Immediately following a series of meetings at the White House on Wednesday to examine ways to strengthen the collective efforts of the federal government and private sector in bolstering the nation’s cybersecurity posture, the Biden administration announced more than a dozen new commitments and initiatives by industry, academia and government in the areas of supply chain and technology security, workforce development and best practices.
The National Institute of Standards and Technology (NIST), Alphabet [GOOG], and Apple [AAPL] are all launching programs to strengthen the security of the technology supply chain. NIST, which is part of the Department of Commerce, will work with industry and other partners to create new framework for the security and integrity of the technology supply chain.
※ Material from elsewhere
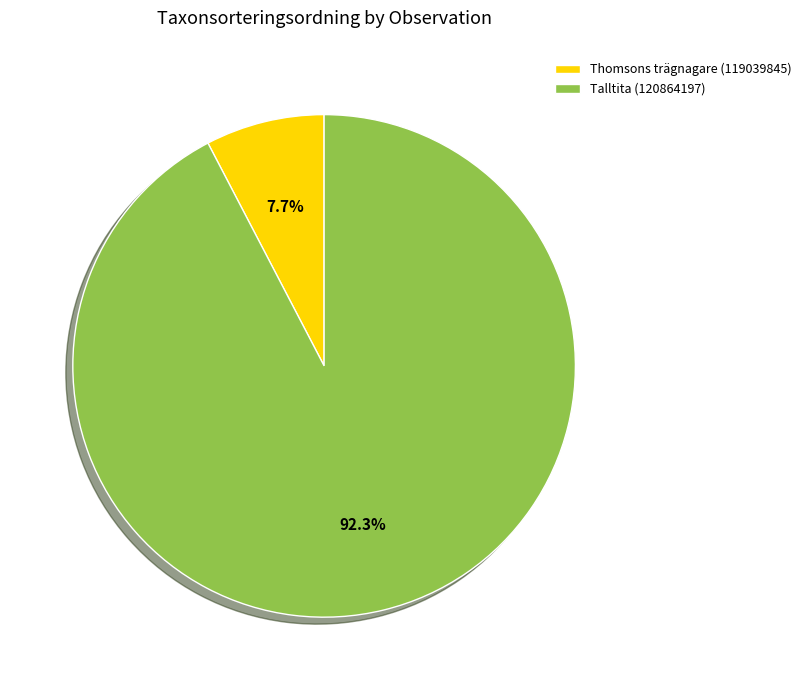

What is the largest slice in the pie chart?

Talltita (120864197)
Industry participants in the supply chain framework effort include Google, Microsoft [MSFT], and the insurance companies Travelers [TRV] and Coalition.
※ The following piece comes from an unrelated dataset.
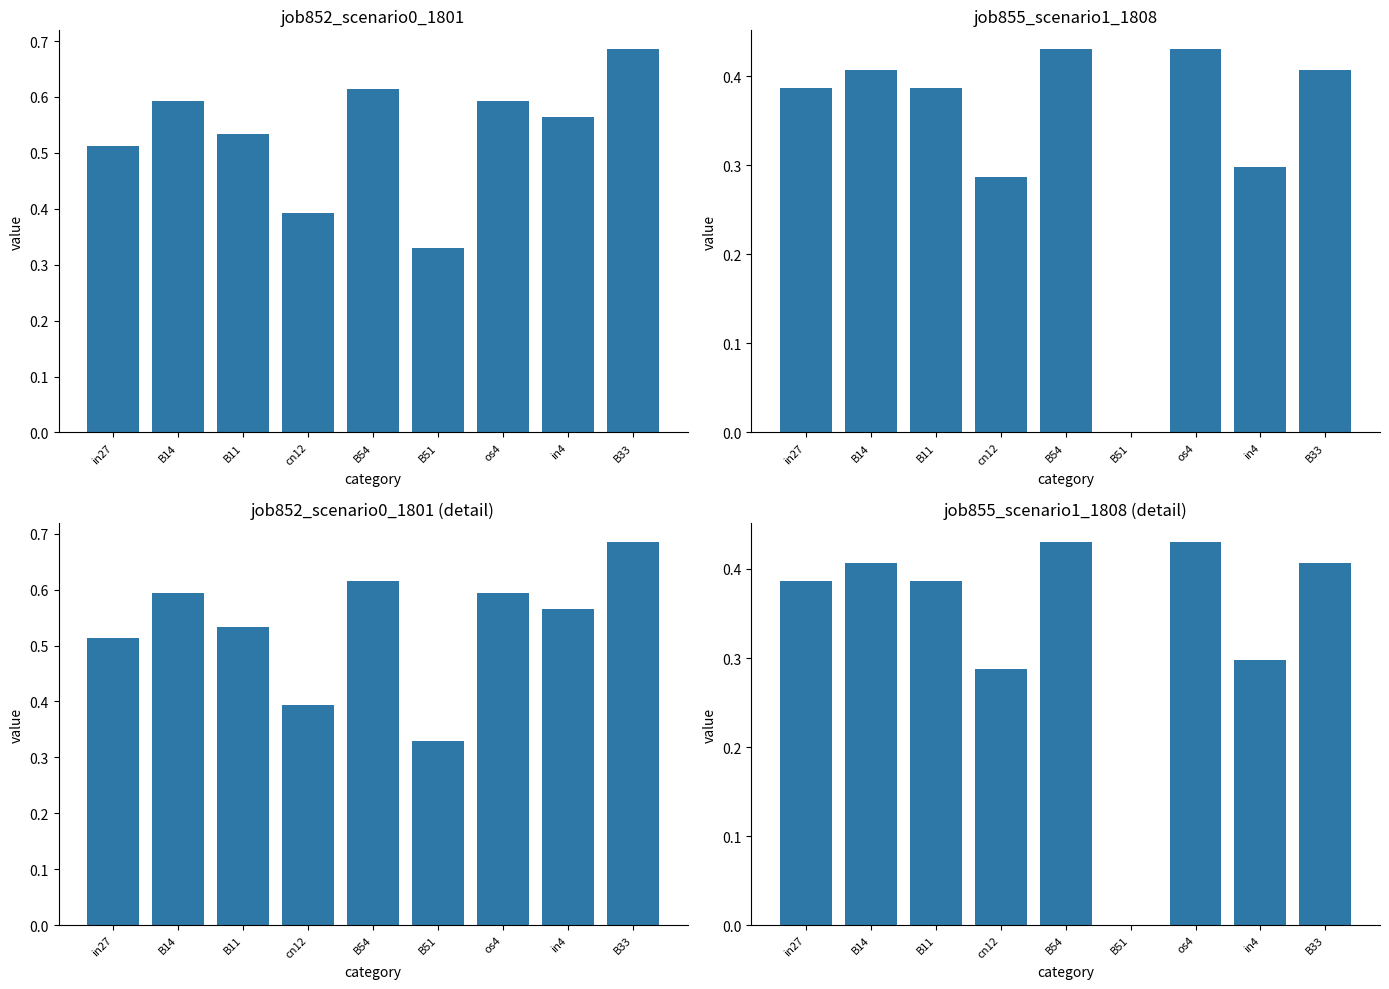

At which label is job855_scenario1_1808 closest to 0?

B51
“The approach will serve as a guideline to public and private entities on how to build secure technology and assess the security of technology, including open-source software,” a White House fact sheet says.
In a separate effort, Apple is reaching down its supply chain with a multifaceted approach that will include “mass adoption” of multi-factor authentication, security training, vulnerability remediation, event logging and incident response.
Google, which is part of Alphabet, said it will spend $10 billion over five years to expand zero-trust efforts, better secure the software supply chain, and strengthen open-source security. The technology company will also assist 100,000 Americans develop earn digital skills certificates that could help them land jobs in high demand.
On the secure technology front, the administration formally expanded its voluntary Industrial Control Systems Cybersecurity Initiative to include natural gas pipelines. In April, the administration launched the ICS effort with the electricity sector, which is aimed at encouraging owners and operators of utilities to acquire technology and use best practices to enhance the cybersecurity of their networks and operational systems.
The ICS cyber sprint with the electricity sector has improved cybersecurity at utilities serving more than 90 million Americans, White House officials have said.
Microsoft said it will invest $20 billion over five years to accelerate efforts to bake in cybersecurity in the development of its products. The software giant also plans $150 million in technical services to help federal, state and local governments improve their security and will broaden its cybersecurity training efforts with community colleges and non-profit organizations.
Resilience, which is a cyber insurance provider, said it will require policy holders to meet a threshold of best practices in return for receiving insurance coverage. Coalition said it will provide its risk assessment and continuous monitoring platform to any organization for free.
The meeting between Biden, senior government officials and industry also resulted in a slew of commitments to strengthen cybersecurity skills and the talent pool. Estimates put the number of unfilled cybersecurity-related jobs in the U.S. at around 500,000, which has made workforce development a top priority for the government and private sector.
IBM [IBM] said it will train 150,000 people in cyber skills over the next three years and will help more than 20 Historically Black Colleges and Universities develop a more diverse cyber workforce.
Amazon [AMZN] said it will make a security awareness training program for its employees available to the public for free. It will provide for free a multi-factor authentication device to all of its cloud-service account holders.
Code.org, a non-profit that provides access to computer science in grades Kindergarten through high school, plans to teach cybersecurity concepts to more than 3 million students over three years, and Girls Who Code, another non-profit aimed at bringing women into the cyber workforce, will provide scholarships and early career opportunities to groups typically left out of technology tracks.
The Univ. of Texas System plans to host entry level cyber educational programs to upskill and reskill more than 1 million workers nationwide and Whatcom Community College in Washington has been designated a National Science Foundation Advanced Technological Education National Cybersecurity Center to provide cybersecurity education and training to faculty and be a support program for colleges to help students quickly move into the workforce.